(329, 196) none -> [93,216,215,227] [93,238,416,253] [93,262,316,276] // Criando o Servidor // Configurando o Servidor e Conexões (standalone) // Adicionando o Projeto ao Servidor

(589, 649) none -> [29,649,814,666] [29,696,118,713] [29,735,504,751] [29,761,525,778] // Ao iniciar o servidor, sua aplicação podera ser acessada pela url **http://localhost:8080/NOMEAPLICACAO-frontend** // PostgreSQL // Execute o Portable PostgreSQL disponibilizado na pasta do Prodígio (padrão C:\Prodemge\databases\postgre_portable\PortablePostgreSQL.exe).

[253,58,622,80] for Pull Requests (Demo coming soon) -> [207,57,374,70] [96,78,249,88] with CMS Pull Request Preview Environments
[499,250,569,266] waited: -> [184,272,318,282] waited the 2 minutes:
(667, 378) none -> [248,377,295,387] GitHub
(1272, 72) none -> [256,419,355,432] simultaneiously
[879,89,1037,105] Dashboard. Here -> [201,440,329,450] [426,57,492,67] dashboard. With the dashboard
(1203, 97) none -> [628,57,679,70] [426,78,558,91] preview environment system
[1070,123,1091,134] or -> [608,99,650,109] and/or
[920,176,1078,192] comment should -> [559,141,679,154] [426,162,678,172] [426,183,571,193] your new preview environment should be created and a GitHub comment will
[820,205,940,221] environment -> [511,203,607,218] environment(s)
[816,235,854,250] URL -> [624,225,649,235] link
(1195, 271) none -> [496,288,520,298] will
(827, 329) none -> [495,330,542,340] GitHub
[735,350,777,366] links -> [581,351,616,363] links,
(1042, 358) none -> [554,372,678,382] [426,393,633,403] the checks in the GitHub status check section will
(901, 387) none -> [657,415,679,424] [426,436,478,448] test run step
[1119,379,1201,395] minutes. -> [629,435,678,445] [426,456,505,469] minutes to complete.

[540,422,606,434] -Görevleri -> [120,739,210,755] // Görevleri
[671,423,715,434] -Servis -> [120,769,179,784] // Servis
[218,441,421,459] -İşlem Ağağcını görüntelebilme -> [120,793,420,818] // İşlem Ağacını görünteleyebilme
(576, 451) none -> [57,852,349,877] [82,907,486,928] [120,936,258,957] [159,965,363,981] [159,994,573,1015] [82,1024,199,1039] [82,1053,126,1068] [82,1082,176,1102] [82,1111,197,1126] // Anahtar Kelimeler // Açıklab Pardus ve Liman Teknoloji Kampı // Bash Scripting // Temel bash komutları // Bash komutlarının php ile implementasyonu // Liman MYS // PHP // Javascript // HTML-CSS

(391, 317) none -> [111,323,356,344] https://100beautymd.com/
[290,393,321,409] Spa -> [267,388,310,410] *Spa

########

**EXERCISE:** Above are the lines; repeat exactly the ones from the line containing "(1203, 97) none" down to the line containing "[540,422,606,434] -Görevleri ->", both inclusive.

**WRITTEN SOLUTION:**
(1203, 97) none -> [628,57,679,70] [426,78,558,91] preview environment system
[1070,123,1091,134] or -> [608,99,650,109] and/or
[920,176,1078,192] comment should -> [559,141,679,154] [426,162,678,172] [426,183,571,193] your new preview environment should be created and a GitHub comment will
[820,205,940,221] environment -> [511,203,607,218] environment(s)
[816,235,854,250] URL -> [624,225,649,235] link
(1195, 271) none -> [496,288,520,298] will
(827, 329) none -> [495,330,542,340] GitHub
[735,350,777,366] links -> [581,351,616,363] links,
(1042, 358) none -> [554,372,678,382] [426,393,633,403] the checks in the GitHub status check section will
(901, 387) none -> [657,415,679,424] [426,436,478,448] test run step
[1119,379,1201,395] minutes. -> [629,435,678,445] [426,456,505,469] minutes to complete.

[540,422,606,434] -Görevleri -> [120,739,210,755] // Görevleri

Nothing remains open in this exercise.